5. Check the attached IPs again.
```
$ k get vmi -A
NAMESPACE NAME AGE PHASE IP NODENAME READY
green example1 141m Running test-d6is4ks20q37r7i27big-gergo03022-default-00000244 True
green example2 141m Running fe80::858:aff:fecb:d test-d6is4ks20q37r7i27big-gergo03022-default-0000036a True
green example3 133m Running test-d6is4ks20q37r7i27big-gergo03022-default-00000244 True
green example4 129m Running fe80::858:aff:fecb:2e test-d6is4ks20q37r7i27big-gergo03022-default-0000036a True
green example5 129m Running fe80::858:aff:fecb:2f test-d6is4ks20q37r7i27big-gergo03022-default-0000036a True
```
Actual results: VMs loose their DHCP assigned IPv4 addresses and only link-local v6 addresses are present. VM logs shows unavailable DHCP service.
Expected results: DHCP is not disrupted.
Additional info:
I am not sure if this issue is specific to this master patch update. It might be that this is just one way to trigger it.
VM guest OS restart does not recover the issue. Any DHCP client restart also does not recover.
Given the VMI is owned by a VM object, deleting the VMI is resolving the issue, as new VMI comes up.

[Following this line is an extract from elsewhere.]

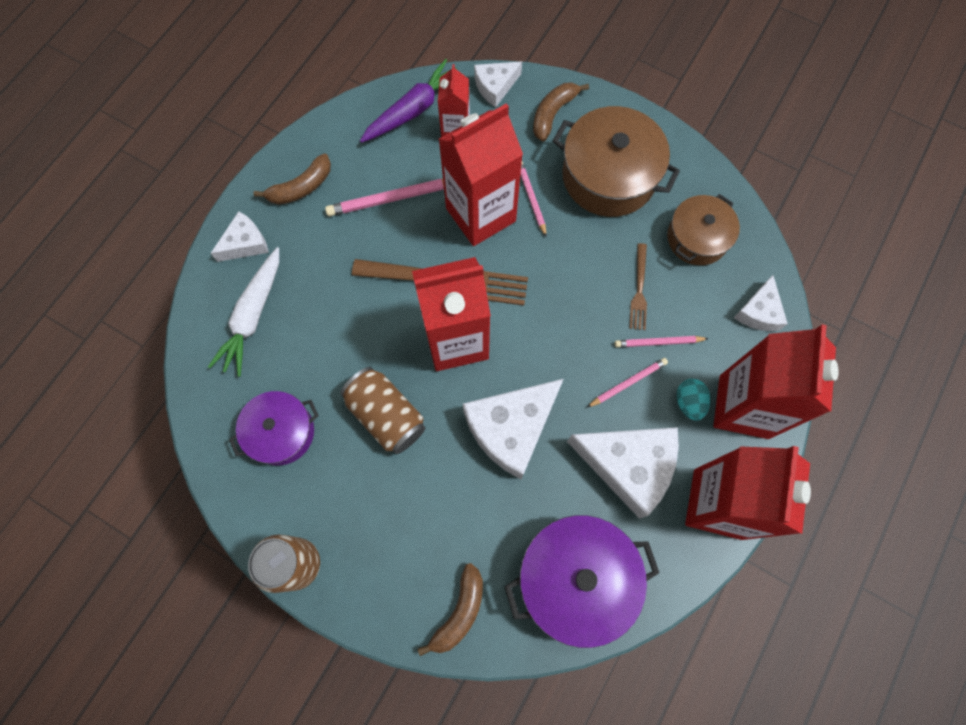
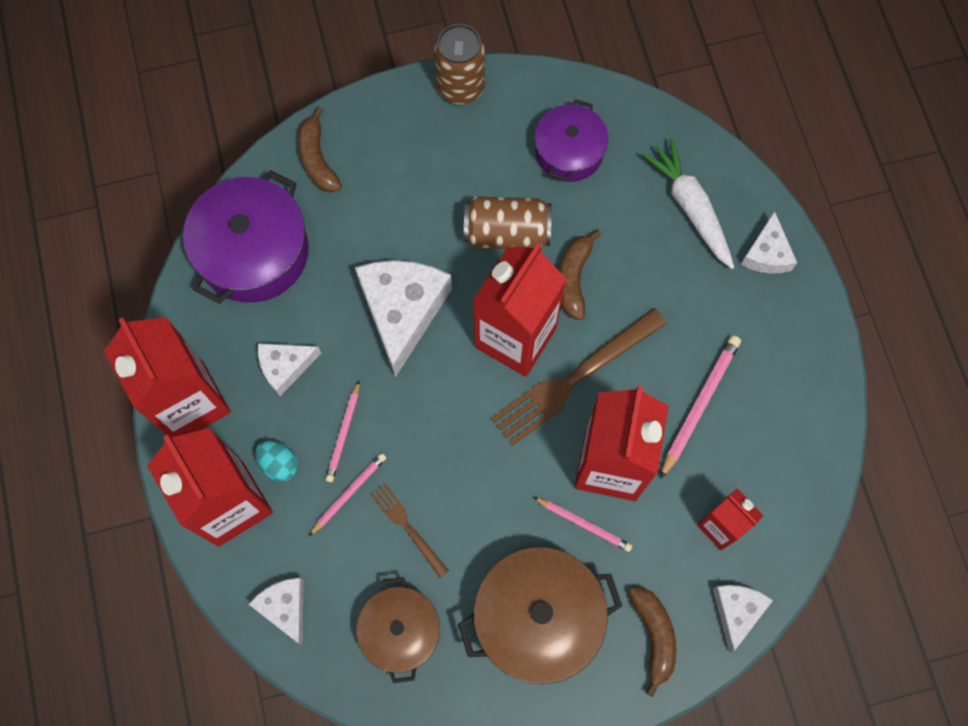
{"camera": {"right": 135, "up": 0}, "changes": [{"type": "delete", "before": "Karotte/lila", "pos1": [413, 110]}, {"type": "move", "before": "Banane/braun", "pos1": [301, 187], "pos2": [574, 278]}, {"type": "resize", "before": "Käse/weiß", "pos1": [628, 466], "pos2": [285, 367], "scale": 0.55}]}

Attaching (the same) static IP on the guest instead using DHCP client also works, suggesting the datapath in OVS is generally available, maybe only DHCP is affected. Pods attached to the same UDN are also not disrupted, as they do not use DHCP.
Affected Platforms:
Is it an issue present and reproducible with any IBM Cloud managed Openshift (ROKS) cluster with OVN as the default CNI.